The UK government has invested £50 million in supported of smart city projects in Glasgow, London, Bristol and Peterborough. Yet the British public remains "clueless or indifferent" to smart cities, according to a report released by the Institution of Engineering and Technology (IET).
To many the idea of living in a city that knows every aspect of your life is unsettling. Individual privacy is a basic human desire and smart cities must respect this if they are to succeed.
VPNs provide several protective features for both individuals and businesses. As well as the cover of privacy, they afford a layer of anonymity and a degree of security for all web browsing actions that otherwise might be publicly accessible.
Factors to think about when looking for a VPN service are where the provider’s servers are hosted and what the exit points will show your web traffic originating from.
You may also want VPN services to protect mobile device communications and select providers based on how they view and handle your data.
In summary, as populations grow and resources become scarcer, the efficient consumption of limited fuels, goods and materials becomes more important.

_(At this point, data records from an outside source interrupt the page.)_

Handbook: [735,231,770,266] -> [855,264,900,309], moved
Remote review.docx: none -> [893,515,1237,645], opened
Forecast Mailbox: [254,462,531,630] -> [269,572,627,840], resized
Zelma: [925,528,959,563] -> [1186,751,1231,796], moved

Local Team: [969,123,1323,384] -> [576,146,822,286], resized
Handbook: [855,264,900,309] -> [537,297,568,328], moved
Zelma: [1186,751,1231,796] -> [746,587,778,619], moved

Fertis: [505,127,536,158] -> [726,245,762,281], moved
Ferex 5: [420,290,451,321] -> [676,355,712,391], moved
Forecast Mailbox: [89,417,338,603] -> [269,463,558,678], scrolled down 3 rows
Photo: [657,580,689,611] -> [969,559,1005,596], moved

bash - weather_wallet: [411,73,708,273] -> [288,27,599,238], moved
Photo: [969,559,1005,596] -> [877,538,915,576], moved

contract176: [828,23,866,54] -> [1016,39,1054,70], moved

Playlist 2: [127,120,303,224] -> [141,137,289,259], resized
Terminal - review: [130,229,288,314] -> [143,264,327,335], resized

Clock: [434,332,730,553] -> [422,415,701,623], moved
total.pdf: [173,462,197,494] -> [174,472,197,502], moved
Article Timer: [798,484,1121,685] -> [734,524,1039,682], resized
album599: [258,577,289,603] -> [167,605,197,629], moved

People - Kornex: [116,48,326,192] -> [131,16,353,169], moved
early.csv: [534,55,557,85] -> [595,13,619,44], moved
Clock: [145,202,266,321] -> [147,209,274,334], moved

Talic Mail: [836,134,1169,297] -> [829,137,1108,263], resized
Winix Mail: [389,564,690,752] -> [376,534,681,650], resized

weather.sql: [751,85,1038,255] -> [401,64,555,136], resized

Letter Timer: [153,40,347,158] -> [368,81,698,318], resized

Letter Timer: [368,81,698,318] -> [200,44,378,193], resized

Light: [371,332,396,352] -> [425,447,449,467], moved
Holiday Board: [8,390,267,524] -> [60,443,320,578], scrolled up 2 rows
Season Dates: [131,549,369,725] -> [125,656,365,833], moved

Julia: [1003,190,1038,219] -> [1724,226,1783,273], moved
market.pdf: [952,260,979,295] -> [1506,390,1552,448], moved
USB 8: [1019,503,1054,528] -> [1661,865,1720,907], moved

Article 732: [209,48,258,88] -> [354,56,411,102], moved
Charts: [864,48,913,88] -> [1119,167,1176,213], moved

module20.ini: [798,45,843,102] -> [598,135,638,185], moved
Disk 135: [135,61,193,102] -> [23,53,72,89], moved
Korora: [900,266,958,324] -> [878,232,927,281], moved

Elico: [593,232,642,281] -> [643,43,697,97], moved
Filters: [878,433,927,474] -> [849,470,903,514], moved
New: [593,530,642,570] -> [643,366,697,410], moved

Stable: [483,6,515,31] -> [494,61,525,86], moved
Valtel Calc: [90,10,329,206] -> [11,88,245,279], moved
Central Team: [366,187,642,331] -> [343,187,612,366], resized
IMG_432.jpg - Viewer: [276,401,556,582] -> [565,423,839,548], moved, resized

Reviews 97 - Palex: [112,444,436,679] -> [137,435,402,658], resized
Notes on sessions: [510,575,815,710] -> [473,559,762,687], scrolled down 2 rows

Proponents of smart cities hail their development as a way to use data to ensure everyone enjoys better living standards.
The next step will be for city planners and IoT manufacturers to work together deliver technology solutions that people actually want and appreciate.
At the same time they must enable VPNs and IT security in general to protect residents and preserve respect for humanity by keeping technology’s intrusion into their lives to a minimum.